- **Цель задания**
Отредактируйте весь материал: перепишите строки, заменив «locality» на «place». Остальное оставьте без изменений.

--------------------

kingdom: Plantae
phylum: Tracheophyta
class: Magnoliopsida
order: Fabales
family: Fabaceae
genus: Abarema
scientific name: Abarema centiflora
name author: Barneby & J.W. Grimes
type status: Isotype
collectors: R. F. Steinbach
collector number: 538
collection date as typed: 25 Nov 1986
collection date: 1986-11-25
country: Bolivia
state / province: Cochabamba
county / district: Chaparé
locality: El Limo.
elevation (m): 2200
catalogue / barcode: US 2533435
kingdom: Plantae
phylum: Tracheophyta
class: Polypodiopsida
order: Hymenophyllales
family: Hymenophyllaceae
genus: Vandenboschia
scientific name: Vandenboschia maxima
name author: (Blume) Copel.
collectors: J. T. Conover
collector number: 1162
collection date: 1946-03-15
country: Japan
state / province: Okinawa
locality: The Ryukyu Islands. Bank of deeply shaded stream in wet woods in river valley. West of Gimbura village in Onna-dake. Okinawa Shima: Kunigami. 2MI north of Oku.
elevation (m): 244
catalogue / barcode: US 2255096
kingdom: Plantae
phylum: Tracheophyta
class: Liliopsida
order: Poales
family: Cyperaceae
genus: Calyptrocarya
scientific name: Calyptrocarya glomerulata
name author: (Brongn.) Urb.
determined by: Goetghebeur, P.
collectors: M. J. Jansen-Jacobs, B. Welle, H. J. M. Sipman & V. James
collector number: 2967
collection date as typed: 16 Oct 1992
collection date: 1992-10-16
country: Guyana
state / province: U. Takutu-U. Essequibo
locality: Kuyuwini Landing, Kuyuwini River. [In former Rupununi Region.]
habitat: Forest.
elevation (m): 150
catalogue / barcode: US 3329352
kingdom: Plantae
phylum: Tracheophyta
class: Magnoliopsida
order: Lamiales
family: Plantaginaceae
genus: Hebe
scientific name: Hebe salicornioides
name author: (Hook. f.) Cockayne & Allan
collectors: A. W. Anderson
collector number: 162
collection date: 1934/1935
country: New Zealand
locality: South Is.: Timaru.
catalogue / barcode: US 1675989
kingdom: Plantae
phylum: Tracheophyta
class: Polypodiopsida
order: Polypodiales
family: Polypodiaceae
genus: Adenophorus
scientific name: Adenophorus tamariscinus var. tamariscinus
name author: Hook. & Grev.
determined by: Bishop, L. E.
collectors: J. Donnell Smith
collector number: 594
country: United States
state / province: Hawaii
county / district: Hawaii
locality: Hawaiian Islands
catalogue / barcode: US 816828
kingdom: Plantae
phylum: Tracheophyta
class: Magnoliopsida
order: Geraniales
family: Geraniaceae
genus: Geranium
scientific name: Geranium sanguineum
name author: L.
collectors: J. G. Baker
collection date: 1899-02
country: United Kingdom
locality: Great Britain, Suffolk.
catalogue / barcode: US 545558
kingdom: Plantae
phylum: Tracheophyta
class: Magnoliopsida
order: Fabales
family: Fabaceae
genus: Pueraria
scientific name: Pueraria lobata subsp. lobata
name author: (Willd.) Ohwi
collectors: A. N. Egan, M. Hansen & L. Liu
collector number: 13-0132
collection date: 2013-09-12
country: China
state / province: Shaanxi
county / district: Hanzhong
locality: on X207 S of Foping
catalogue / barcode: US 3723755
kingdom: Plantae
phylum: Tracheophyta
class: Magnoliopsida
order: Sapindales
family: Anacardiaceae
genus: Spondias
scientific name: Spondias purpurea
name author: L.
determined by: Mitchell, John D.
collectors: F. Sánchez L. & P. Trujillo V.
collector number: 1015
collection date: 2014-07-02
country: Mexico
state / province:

--------------------

- **Выполненное задание**
kingdom: Plantae
phylum: Tracheophyta
class: Magnoliopsida
order: Fabales
family: Fabaceae
genus: Abarema
scientific name: Abarema centiflora
name author: Barneby & J.W. Grimes
type status: Isotype
collectors: R. F. Steinbach
collector number: 538
collection date as typed: 25 Nov 1986
collection date: 1986-11-25
country: Bolivia
state / province: Cochabamba
county / district: Chaparé
place: El Limo.
elevation (m): 2200
catalogue / barcode: US 2533435
kingdom: Plantae
phylum: Tracheophyta
class: Polypodiopsida
order: Hymenophyllales
family: Hymenophyllaceae
genus: Vandenboschia
scientific name: Vandenboschia maxima
name author: (Blume) Copel.
collectors: J. T. Conover
collector number: 1162
collection date: 1946-03-15
country: Japan
state / province: Okinawa
place: The Ryukyu Islands. Bank of deeply shaded stream in wet woods in river valley. West of Gimbura village in Onna-dake. Okinawa Shima: Kunigami. 2MI north of Oku.
elevation (m): 244
catalogue / barcode: US 2255096
kingdom: Plantae
phylum: Tracheophyta
class: Liliopsida
order: Poales
family: Cyperaceae
genus: Calyptrocarya
scientific name: Calyptrocarya glomerulata
name author: (Brongn.) Urb.
determined by: Goetghebeur, P.
collectors: M. J. Jansen-Jacobs, B. Welle, H. J. M. Sipman & V. James
collector number: 2967
collection date as typed: 16 Oct 1992
collection date: 1992-10-16
country: Guyana
state / province: U. Takutu-U. Essequibo
place: Kuyuwini Landing, Kuyuwini River. [In former Rupununi Region.]
habitat: Forest.
elevation (m): 150
catalogue / barcode: US 3329352
kingdom: Plantae
phylum: Tracheophyta
class: Magnoliopsida
order: Lamiales
family: Plantaginaceae
genus: Hebe
scientific name: Hebe salicornioides
name author: (Hook. f.) Cockayne & Allan
collectors: A. W. Anderson
collector number: 162
collection date: 1934/1935
country: New Zealand
place: South Is.: Timaru.
catalogue / barcode: US 1675989
kingdom: Plantae
phylum: Tracheophyta
class: Polypodiopsida
order: Polypodiales
family: Polypodiaceae
genus: Adenophorus
scientific name: Adenophorus tamariscinus var. tamariscinus
name author: Hook. & Grev.
determined by: Bishop, L. E.
collectors: J. Donnell Smith
collector number: 594
country: United States
state / province: Hawaii
county / district: Hawaii
place: Hawaiian Islands
catalogue / barcode: US 816828
kingdom: Plantae
phylum: Tracheophyta
class: Magnoliopsida
order: Geraniales
family: Geraniaceae
genus: Geranium
scientific name: Geranium sanguineum
name author: L.
collectors: J. G. Baker
collection date: 1899-02
country: United Kingdom
place: Great Britain, Suffolk.
catalogue / barcode: US 545558
kingdom: Plantae
phylum: Tracheophyta
class: Magnoliopsida
order: Fabales
family: Fabaceae
genus: Pueraria
scientific name: Pueraria lobata subsp. lobata
name author: (Willd.) Ohwi
collectors: A. N. Egan, M. Hansen & L. Liu
collector number: 13-0132
collection date: 2013-09-12
country: China
state / province: Shaanxi
county / district: Hanzhong
place: on X207 S of Foping
catalogue / barcode: US 3723755
kingdom: Plantae
phylum: Tracheophyta
class: Magnoliopsida
order: Sapindales
family: Anacardiaceae
genus: Spondias
scientific name: Spondias purpurea
name author: L.
determined by: Mitchell, John D.
collectors: F. Sánchez L. & P. Trujillo V.
collector number: 1015
collection date: 2014-07-02
country: Mexico
state / province:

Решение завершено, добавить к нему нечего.